Analyses cost around R350 – R400 each per root and soil sample and usually take between eight and 14 days to complete, depending on how busy the laboratory is and the number of samples submitted. The report you receive will clearly state the findings and indicate the severity of the infestation. It will furthermore include guidelines on what should be done (without mentioning specific plant protection products) to decrease harmful nematode populations. Growers can also contact the analyst for more information.

“Harmful nematodes are a major issue in sandy soils and for crops such as sunflower and soya, vegetables, specifically potatoes, as well as vineyards and deciduous fruit orchards,” notes Prof. Fourie. The same applies to industrial- and floricultural crops. “We are also seeing serious nematode damage to crops in clay soils. The message is therefore that growers should use all the tools available to understand what they are faced with before they invest in any IPM strategy such as crop rotation, crop protection products (including seed treatments), and other approaches.” Prof. Fourie emphasises that seed treatments are the first line of defense against harmful nematodes that often join forces with soilborne diseases to inflict severe damage on crops.

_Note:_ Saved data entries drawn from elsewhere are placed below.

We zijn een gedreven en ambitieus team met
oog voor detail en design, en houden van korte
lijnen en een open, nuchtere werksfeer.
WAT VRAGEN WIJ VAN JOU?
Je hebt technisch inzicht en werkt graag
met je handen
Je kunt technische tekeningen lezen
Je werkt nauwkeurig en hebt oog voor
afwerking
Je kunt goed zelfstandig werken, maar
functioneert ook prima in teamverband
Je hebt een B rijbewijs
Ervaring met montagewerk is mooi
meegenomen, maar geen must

Seed treatment benefits include:

Ease of use, seeing that growers purchase seed that has already been treated.

The crop is protected from the outset, which gives the exposed seeds and young, vulnerable seedlings a head start and the potential to develop into strong, healthy plants that deliver higher than expected yields.

Significantly smaller doses are applied across a significantly smaller section of a field, compared to broad-range or foliar applications.

Contribute to sustainable crop production by supporting the conservation of essential resources such as soil, water and air.

Act in harmony with nature as there are no or minimum detrimental impacts on beneficial, non-target organisms that perform much-needed functions in the soil.